A recent study underscored the importance of personal biography by demonstrating a strong link between emotional distress and poorer clinical outcomes in individuals with advanced non-small cell lung cancer undergoing treatment with immune checkpoint inhibitors11. In the primary endpoint analysis, participants who reported emotional stress at baseline (111 individuals) had a significantly shorter median progression-free survival than those who did not (116 individuals; 7.9 months versus 15.5 months, P = 0.022). Similar patterns were observed for secondary endpoints, including lower objective response rates, reduced two-year overall survival, and greater declines in quality of life among those with higher distress levels. Elevated blood cortisol levels in these individuals further supported the biological plausibility of the association. Trials are now underway to test whether the co-administration of beta-blockers might improve the outcomes in individuals with emotional distress.

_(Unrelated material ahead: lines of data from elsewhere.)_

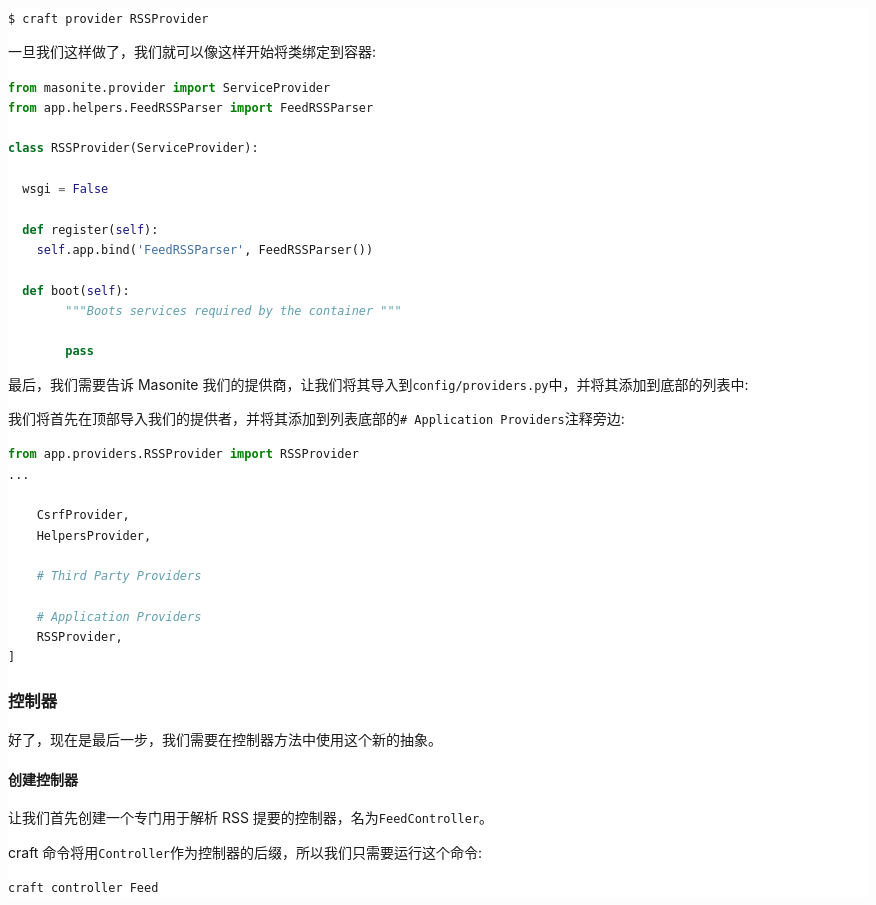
 ```py
$ craft provider RSSProvider

```

一旦我们这样做了，我们就可以像这样开始将类绑定到容器:

```py
from masonite.provider import ServiceProvider
from app.helpers.FeedRSSParser import FeedRSSParser

class RSSProvider(ServiceProvider):

  wsgi = False

  def register(self):
    self.app.bind('FeedRSSParser', FeedRSSParser())

  def boot(self):
        """Boots services required by the container """

        pass

```

最后，我们需要告诉 Masonite 我们的提供商，让我们将其导入到`config/providers.py`中，并将其添加到底部的列表中:

我们将首先在顶部导入我们的提供者，并将其添加到列表底部的`# Application Providers`注释旁边:

```py
from app.providers.RSSProvider import RSSProvider
...

    CsrfProvider,
    HelpersProvider,

    # Third Party Providers

    # Application Providers
    RSSProvider,
]

```

### 控制器

好了，现在是最后一步，我们需要在控制器方法中使用这个新的抽象。

#### 创建控制器

让我们首先创建一个专门用于解析 RSS 提要的控制器，名为`FeedController`。

craft 命令将用`Controller`作为控制器的后缀，所以我们只需要运行这个命令:

```py
craft controller Feed

```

These findings highlight the role of how someone feels (i.e., their levels of distress or resilience) in altering the very biology of disease progression and treatment response. One way to understand the results of this study is to focus solely on the impact of emotional stress on individuals with NSCLC on their treatment response to immune checkpoint inhibitors. But doing so, physicians would miss the larger point that an individual’s lived experience profoundly affects personalized medicine, both in susceptibility to disease as well as response to treatment12. Biology and biography are intimately related. They cannot be separated, either in research or in practice. We have also come to learn that the biosocial mechanisms that drive these relationships are diverse and increasingly highlight the ways that social and physical environments interact with the person to influence disease risk and the response to therapy13.

Allostatic load is a concept introduced by Sterling and Eyer in 1988 that describes how the body maintains balance by adapting to repeated stress over time14. Unlike broad population-level metrics of distress, allostatic load describes a highly individual biosocial mechanism as it tracks how a person’s physiology, including their hormones, immune system, and neural circuits, adjusts or falters during life. In contrast, environmental epigenetics helps us understand how shared or long-term social exposures, such as poverty, isolation, or early childhood adversity, can leave highly stable molecular marks, often across groups or generations (also known as intergenerational trauma).

One striking example in model organisms showed that fruit flies, when raised in social isolation, were shaped by their lived experience. In this study, the investigators divided the flies into two groups: one group was kept together, and the other group was isolated. Interestingly, the flies exhibited normal behavior when housed in groups but showed impaired sleep and eating behavior when isolated from the other flies. When the investigators examined the fly heads, they found 214 genes, many of which were already known to be involved in eating behavior and sleep patterns15. The study was a remarkable demonstration that social influences have profound implications for underlying biology and suggests the role of biosocial experiences in precision medicine.

Concluding Remarks

It is insufficient to differentiate a disease based solely on its distinctive molecular characteristics and claim that the treatment is personalized. Scientific policy cannot continue to separate biology and biography in studies of disease risk and treatment response. The integration of biology and biography can be facilitated through advanced analytics, machine learning, and clinical decision support systems that enable researchers and clinicians to select the best treatment options for the individual while minimizing adverse effects. This multi-dimensional approach, which differentiates the disease from characteristics of the person, represents the core promise of personalized medicine. Moving beyond a one-size-fits-all treatment to therapy tailored to the unique biology of the disease and the biography of the person with the disease is key to progress medicine and uphold the implementation of Precision Medicine.